Task to carry out:
If a line in the records below contains the word "tail", copy it out.

Dataset entries:
------------------------

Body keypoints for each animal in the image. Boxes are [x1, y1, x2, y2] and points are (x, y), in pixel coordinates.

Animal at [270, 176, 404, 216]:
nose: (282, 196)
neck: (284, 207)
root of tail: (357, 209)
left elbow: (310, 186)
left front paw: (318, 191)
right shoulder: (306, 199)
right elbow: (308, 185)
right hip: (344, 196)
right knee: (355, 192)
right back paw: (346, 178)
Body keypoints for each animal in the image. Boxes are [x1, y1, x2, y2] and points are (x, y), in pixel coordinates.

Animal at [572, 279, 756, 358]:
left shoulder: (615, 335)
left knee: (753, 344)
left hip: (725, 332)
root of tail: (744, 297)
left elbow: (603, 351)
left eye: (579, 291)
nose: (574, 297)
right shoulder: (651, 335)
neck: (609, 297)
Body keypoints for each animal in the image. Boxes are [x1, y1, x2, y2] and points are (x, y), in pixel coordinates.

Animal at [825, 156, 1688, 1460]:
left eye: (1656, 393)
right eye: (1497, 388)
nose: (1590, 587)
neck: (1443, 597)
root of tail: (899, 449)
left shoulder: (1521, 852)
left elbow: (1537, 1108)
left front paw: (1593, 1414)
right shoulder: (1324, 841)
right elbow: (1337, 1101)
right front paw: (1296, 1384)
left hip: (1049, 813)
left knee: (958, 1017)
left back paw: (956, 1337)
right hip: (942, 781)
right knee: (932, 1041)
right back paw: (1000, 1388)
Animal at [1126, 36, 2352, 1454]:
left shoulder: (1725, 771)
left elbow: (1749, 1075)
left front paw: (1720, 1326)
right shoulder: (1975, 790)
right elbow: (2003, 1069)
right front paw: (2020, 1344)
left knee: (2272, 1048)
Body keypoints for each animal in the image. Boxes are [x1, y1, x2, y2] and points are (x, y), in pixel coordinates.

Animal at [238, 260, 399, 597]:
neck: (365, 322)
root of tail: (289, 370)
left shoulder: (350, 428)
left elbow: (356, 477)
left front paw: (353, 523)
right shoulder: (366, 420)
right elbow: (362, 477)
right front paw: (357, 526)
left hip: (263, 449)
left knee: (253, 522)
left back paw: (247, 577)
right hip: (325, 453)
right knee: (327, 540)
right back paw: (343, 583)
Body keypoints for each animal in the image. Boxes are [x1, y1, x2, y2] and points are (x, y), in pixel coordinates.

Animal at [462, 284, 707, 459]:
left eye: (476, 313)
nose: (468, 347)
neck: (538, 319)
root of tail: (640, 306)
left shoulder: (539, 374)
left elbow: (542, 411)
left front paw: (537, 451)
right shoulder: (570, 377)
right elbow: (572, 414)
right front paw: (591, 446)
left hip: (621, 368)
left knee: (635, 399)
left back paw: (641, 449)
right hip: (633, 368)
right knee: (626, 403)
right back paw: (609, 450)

------------------------

The answer:
root of tail: (357, 209)
root of tail: (744, 297)
root of tail: (899, 449)
root of tail: (289, 370)
root of tail: (640, 306)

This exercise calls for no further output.